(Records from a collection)
/---
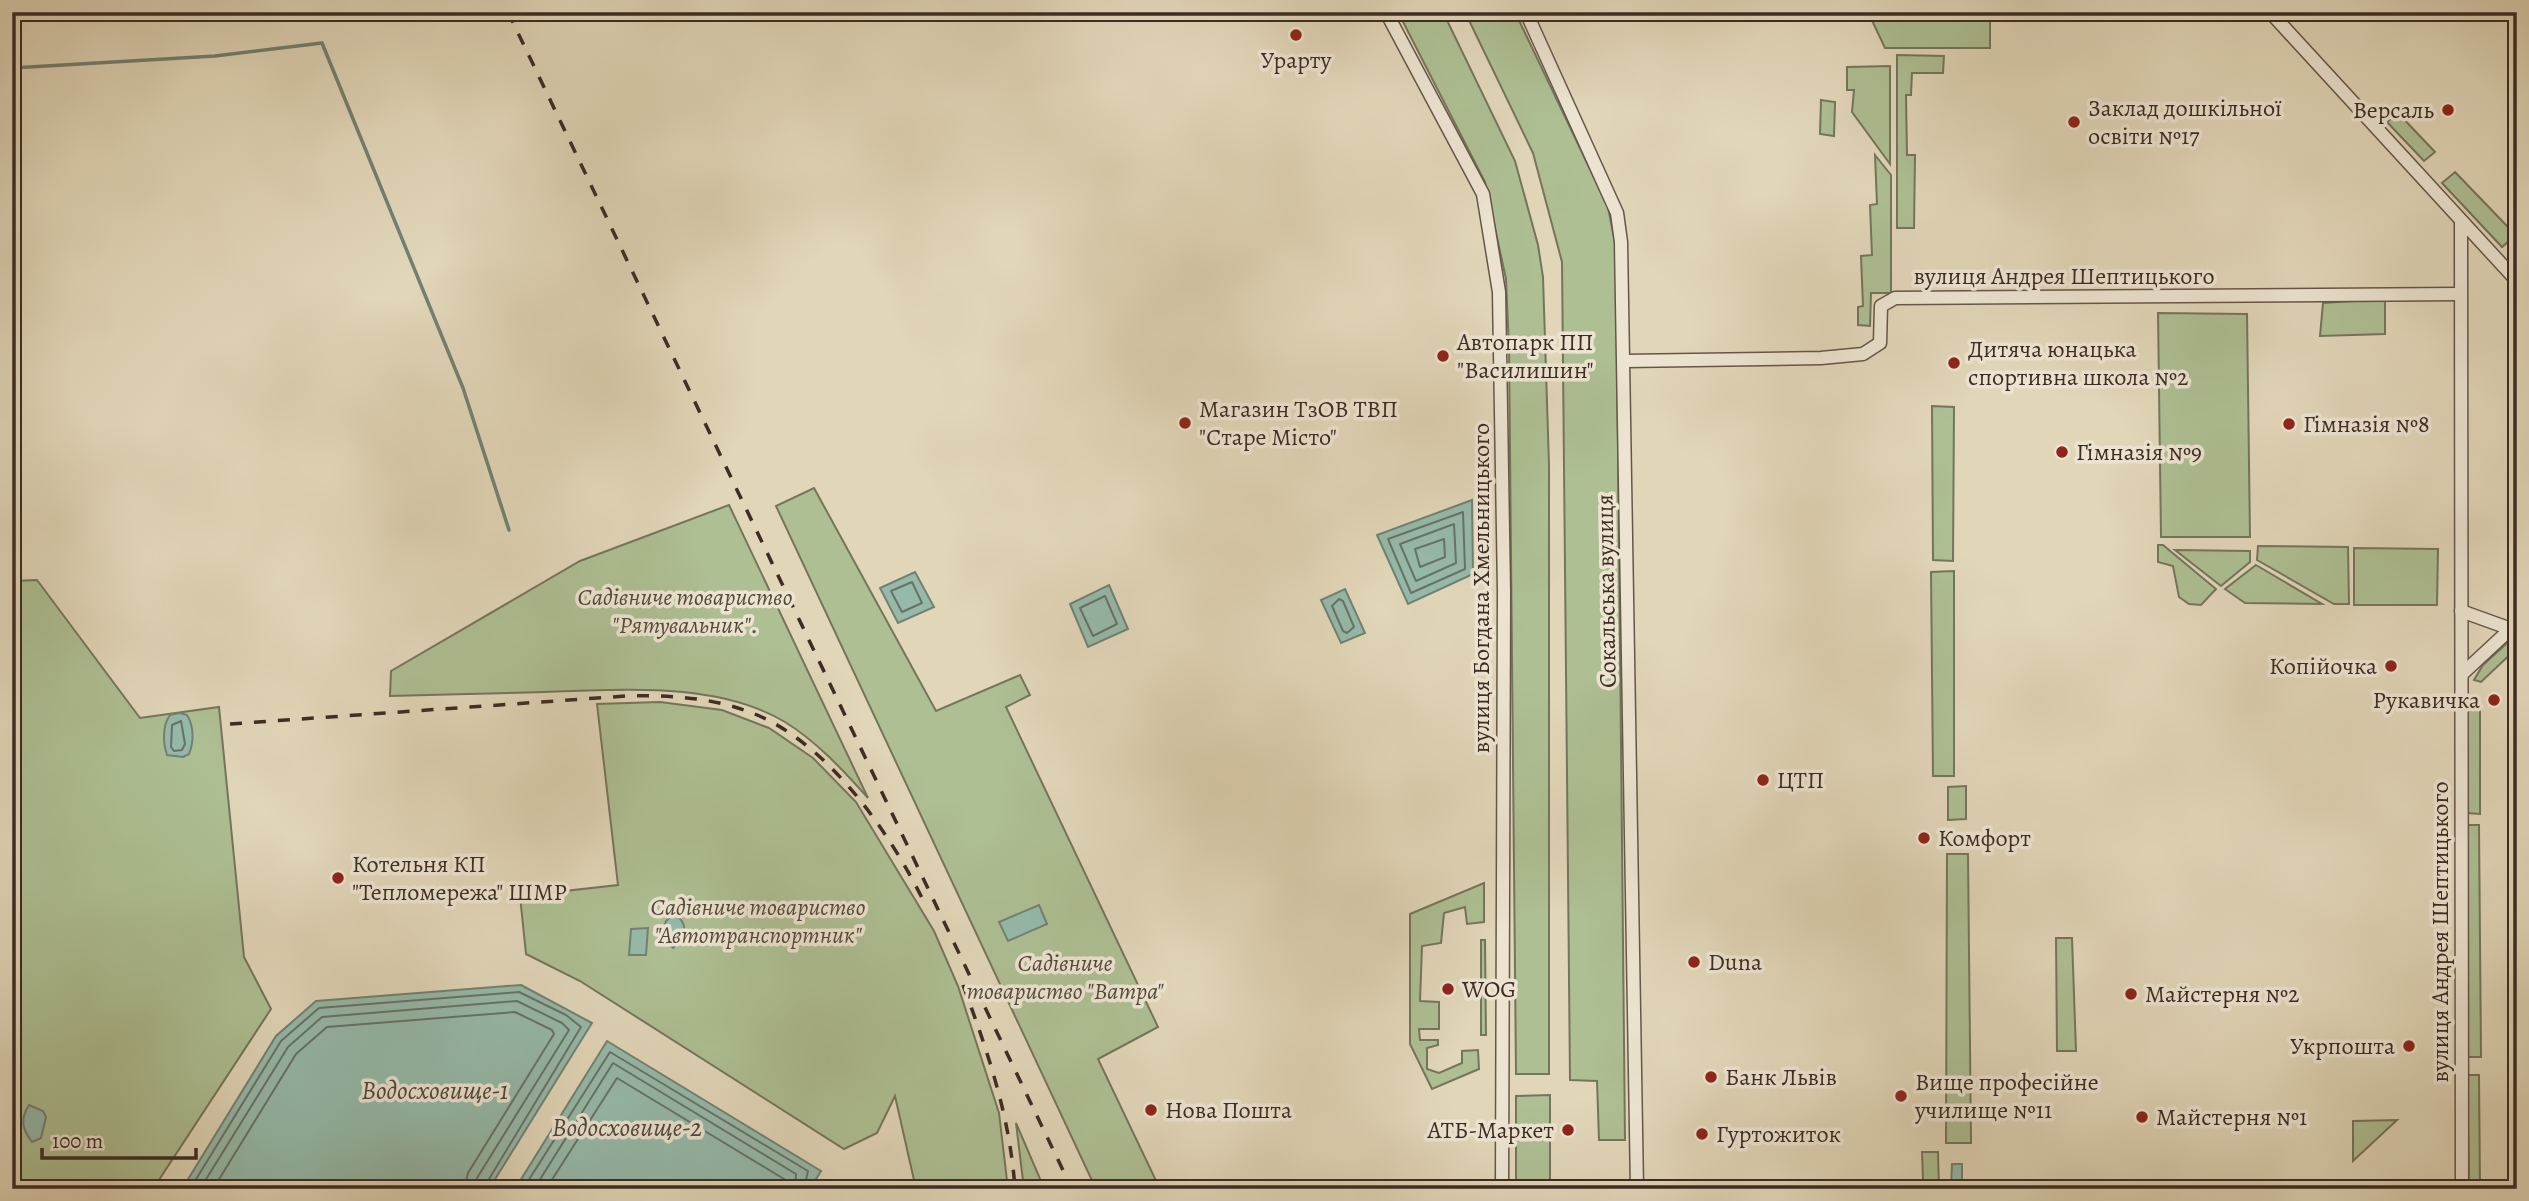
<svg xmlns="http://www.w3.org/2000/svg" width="2529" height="1201" font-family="Alegreya,serif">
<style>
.green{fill:#adbf93;stroke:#75755c;stroke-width:2}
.water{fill:#95baaa;stroke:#728174;stroke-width:2}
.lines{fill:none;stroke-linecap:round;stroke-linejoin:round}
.shore{stroke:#697267;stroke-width:2}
.stream{stroke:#728174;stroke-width:3.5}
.minor-casing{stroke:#665649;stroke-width:15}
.minor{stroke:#ece4d1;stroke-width:12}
.rail{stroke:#3d2b24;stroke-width:3.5;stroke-dasharray:12 12;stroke-linecap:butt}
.poi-dot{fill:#8f2418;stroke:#ece4d1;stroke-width:2.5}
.labels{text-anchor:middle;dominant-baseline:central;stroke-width:7;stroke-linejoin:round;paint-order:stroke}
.poi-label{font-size:24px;fill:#3d2b24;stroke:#ece4d1;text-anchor:start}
.street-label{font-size:24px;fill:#3d2b24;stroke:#ece4d1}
.park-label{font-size:24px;font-style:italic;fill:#53493a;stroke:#ece4d1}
.water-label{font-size:26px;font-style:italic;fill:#4f483f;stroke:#ece4d1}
</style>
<rect width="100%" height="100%" fill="#e1d6b8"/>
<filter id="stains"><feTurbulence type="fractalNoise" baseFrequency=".00286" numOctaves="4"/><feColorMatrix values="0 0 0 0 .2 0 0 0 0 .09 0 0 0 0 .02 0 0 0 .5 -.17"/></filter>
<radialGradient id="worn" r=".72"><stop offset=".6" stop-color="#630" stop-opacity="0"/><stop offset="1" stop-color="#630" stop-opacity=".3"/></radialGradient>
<g class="green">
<polygon points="1398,12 1443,12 1515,161 1538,245 1543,277 1549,465 1549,1074 1516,1074 1509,348 1506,279 1485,182"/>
<polygon points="1465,12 1515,12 1608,207 1616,248 1625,1140 1599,1140 1597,1081 1570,1080 1562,262 1533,153"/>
<polygon points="1868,12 1990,12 1990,48 1885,48"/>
<polygon points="1897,55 1944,56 1943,73 1912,73 1911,95 1906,95 1907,155 1915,155 1914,228 1897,228"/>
<polygon points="1890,66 1890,164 1852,112 1854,90 1847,90 1847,67"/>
<polygon points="1821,100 1835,102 1834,136 1820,134"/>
<polygon points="2398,113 2435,152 2424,161 2387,122"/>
<polygon points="1875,155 1891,175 1891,293 1871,293 1870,326 1858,325 1858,307 1863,306 1861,256 1872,255 1870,205 1877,204"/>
<polygon points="2455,172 2507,226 2517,217 2517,234 2502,247 2442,183"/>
<polygon points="2385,299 2385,334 2320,336 2323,303"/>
<polygon points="2158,313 2247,314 2250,537 2161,537"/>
<polygon points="1932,406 1954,407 1953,561 1933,560"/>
<polygon points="814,488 936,711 1020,675 1030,695 1006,707 1158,1027 1098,1059 1160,1189 1096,1189 776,506"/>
<path d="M729,505L868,798C844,771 816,741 785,722C716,681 622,690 545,692C493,693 442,695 390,696L391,671L580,561Z"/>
<polygon points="2158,545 2163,545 2216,589 2201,605 2189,604 2179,597 2173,566 2158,562"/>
<polygon points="2258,546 2348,547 2349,604 2334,604 2257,560"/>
<polygon points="2354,548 2438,549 2437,605 2354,605"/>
<polygon points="2175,550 2250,551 2250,562 2221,586"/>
<polygon points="2256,565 2322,604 2245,603 2225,589"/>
<polygon points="1954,571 1954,776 1933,776 1931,572"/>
<polygon points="37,580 140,718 219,707 244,957 271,1009 153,1189 12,1189 12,581"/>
<polygon points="2517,634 2517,648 2481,682 2474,680 2483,665"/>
<polygon points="660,702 722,710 769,728 813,758 856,802 934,931 958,986 999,1113 1008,1189 916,1189 895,1096 877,1133 844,1149 580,981 526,954 520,896 618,885 597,704"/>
<polygon points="2467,704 2480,704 2480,814 2467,813"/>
<polygon points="1966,786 1966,819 1948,820 1948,787"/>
<polygon points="2467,825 2479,825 2481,1057 2467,1057"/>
<polygon points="1947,854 1968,854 1971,1143 1946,1143"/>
<polygon points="1484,883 1484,922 1467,924 1465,907 1444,913 1441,943 1422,946 1420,1001 1439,1002 1439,1029 1419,1029 1420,1040 1438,1040 1438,1045 1427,1048 1427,1069 1439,1073 1462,1063 1462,1051 1478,1050 1479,1069 1432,1089 1410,1044 1410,914"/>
<polygon points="2056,938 2072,938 2076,1051 2057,1051"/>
<polygon points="1481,940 1485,940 1486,1035 1481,1035"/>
<polygon points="2467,1075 2479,1075 2480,1189 2469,1189"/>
<polygon points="1550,1095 1550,1189 1516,1189 1516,1096"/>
<polygon points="2397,1120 2353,1161 2353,1121"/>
<polygon points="1016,1123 1041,1181 1044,1189 1024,1189"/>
<polygon points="1922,1152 1938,1152 1939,1189 1878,1189 1878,1181 1923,1180"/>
<polygon points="1826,1182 1871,1182 1870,1189 1825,1189"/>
</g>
<g class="water">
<polygon points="1472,500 1473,574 1408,604 1377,535"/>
<polygon points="915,572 934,607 898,623 880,588"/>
<polygon points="1109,585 1128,629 1088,647 1070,604"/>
<polygon points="1345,589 1365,633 1341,643 1321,600"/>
<path d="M180,713L187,715C194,726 194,742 189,754L183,757L167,755C163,743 162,726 170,715Z"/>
<polygon points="1039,905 1047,924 1008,941 999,922"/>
<path d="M673,914C685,920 686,928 683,940L673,948L661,937L666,921Z"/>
<polygon points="648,928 646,955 629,955 631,929"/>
<polygon points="521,985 592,1023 489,1189 182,1189 276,1036 316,1001"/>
<polygon points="607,1041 821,1171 810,1189 515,1189"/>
<path d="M29,1105L43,1111L46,1117L41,1138L32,1142C22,1129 20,1119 29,1105Z"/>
<polygon points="1952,1164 1962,1164 1962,1187 1951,1187"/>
</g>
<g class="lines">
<g class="shore">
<polygon points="1463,512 1465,569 1411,593 1388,539"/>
<polygon points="1454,524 1456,563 1416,581 1400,544"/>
<polygon points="1444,539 1445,557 1420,567 1415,549"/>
<polygon points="912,582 922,603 902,612 891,591"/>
<polygon points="1105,596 1117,624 1093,636 1080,608"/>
<polygon points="1339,599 1343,601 1354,627 1347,633 1343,631 1332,606"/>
<polygon points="181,721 185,744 182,750 174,751 171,747 172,725"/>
<polyline points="190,1189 281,1041 319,1008 519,992 566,1015 581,1027 483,1189"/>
<polyline points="200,1189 288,1047 322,1017 517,1001 562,1023 569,1030 477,1178 475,1189"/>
<polyline points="213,1189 296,1054 327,1027 515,1012 552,1030 554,1034 468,1173 464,1189"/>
<polyline points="523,1189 610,1052 808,1171 804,1189"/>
<polyline points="534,1189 613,1063 796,1174 795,1189"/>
<polyline points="546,1189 617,1078 784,1179 785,1189"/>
</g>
<polyline class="stream" points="12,68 215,56 322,43 463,388 509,530"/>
<defs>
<g id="minor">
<polyline points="1386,12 1483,194 1499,292 1504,591 1502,1189"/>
<polyline points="1526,12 1617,213 1621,242 1637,1189"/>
<polyline points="2270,12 2517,281"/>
<polyline points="2461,222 2462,1189"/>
<polyline points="1625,361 1821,358 1863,354 1880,343 1881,306 1895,298 2460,294"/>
<polyline points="2461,611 2511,629"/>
<polyline points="2462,674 2517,623"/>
</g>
</defs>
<use href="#minor" class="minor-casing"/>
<use href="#minor" class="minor"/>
<g class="rail">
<polyline points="508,12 1072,1189"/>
<path d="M230,724L626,696C667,695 708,697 747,711C826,739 890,832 925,904"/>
<path d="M963,985C988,1052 1010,1117 1015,1189"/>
</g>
</g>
<g class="poi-dot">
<circle cx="1296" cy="35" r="7"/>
<circle cx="2448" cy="110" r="7"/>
<circle cx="2074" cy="122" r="7"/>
<circle cx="1443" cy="356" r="7"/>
<circle cx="1954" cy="363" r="7"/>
<circle cx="1185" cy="423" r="7"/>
<circle cx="2289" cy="424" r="7"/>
<circle cx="2062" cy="452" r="7"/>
<circle cx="2391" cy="666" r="7"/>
<circle cx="2494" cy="700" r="7"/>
<circle cx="1763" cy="780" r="7"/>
<circle cx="1924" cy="838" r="7"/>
<circle cx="338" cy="878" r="7"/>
<circle cx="1694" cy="962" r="7"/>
<circle cx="1448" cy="989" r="7"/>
<circle cx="2131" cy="994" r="7"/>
<circle cx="2409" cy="1046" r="7"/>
<circle cx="1711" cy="1077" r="7"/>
<circle cx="1901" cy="1096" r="7"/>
<circle cx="1151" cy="1110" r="7"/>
<circle cx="2142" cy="1117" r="7"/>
<circle cx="1568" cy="1130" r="7"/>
<circle cx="1702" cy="1134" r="7"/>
</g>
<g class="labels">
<g class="poi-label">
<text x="1296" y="60" text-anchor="middle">Урарту</text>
<text x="2088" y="108">Заклад дошкільної<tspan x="2088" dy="28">освіти №17</tspan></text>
<text x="2434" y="110" text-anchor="end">Версаль</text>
<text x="1457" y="342">Автопарк ПП<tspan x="1457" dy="28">"Василишин"</tspan></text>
<text x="1968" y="349">Дитяча юнацька<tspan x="1968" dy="28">спортивна школа №2</tspan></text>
<text x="1199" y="409">Магазин ТзОВ ТВП<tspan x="1199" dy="28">"Старе Місто"</tspan></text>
<text x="2303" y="424">Гімназія №8</text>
<text x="2076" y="452">Гімназія №9</text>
<text x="2377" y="666" text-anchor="end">Копійочка</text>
<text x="2480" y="700" text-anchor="end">Рукавичка</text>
<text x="1777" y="780">ЦТП</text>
<text x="1938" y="838">Комфорт</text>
<text x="352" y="864">Котельня КП<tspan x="352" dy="28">"Тепломережа" ШМР</tspan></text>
<text x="1708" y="962">Duna</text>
<text x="1462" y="989">WOG</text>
<text x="2145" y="994">Майстерня №2</text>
<text x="2395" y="1046" text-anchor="end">Укрпошта</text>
<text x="1725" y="1077">Банк Львів</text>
<text x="1915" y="1082">Вище професійне<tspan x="1915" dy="28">училище №11</tspan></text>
<text x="1165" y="1110">Нова Пошта</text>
<text x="2156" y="1117">Майстерня №1</text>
<text x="1554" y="1130" text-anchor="end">АТБ-Маркет</text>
<text x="1716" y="1134">Гуртожиток</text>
</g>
<g class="street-label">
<text x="2064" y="276">вулиця Андрея Шептицького</text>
<text transform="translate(1481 588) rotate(-90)">вулиця Богдана Хмельницького</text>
<text transform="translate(1606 591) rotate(-91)">Сокальська вулиця</text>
<text transform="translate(2440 932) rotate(-90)">вулиця Андрея Шептицького</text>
</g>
<g class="park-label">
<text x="685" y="597">Садівниче товариство<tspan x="685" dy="28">"Рятувальник".</tspan></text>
<text x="758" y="907">Садівниче товариство<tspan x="758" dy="28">"Автотранспортник"</tspan></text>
<text x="1065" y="963">Садівниче<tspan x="1065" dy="28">товариство "Ватра"</tspan></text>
</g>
<g class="water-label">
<text x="435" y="1090">Водосховище-1</text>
<text x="627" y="1127">Водосховище-2</text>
</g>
</g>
<rect width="2529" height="1201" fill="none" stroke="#e1d6b8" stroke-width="42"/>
<rect x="14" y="14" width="2501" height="1173" fill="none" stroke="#3d2b24" stroke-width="3.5"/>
<rect x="21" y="21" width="2487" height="1159" fill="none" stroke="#3d2b24" stroke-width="2"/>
<path d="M42 1148v10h154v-10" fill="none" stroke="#3d2b24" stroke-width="3.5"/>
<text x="52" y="1148" font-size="21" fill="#3d2b24" stroke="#ece4d1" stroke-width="5" paint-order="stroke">100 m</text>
<rect width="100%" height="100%" filter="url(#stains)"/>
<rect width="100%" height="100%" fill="url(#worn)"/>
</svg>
\---
EXERCISE BRIEF: Lines with "linejoin": find them in the data and copy each one.

EXERCISE OUTPUT:
.lines{fill:none;stroke-linecap:round;stroke-linejoin:round}
.labels{text-anchor:middle;dominant-baseline:central;stroke-width:7;stroke-linejoin:round;paint-order:stroke}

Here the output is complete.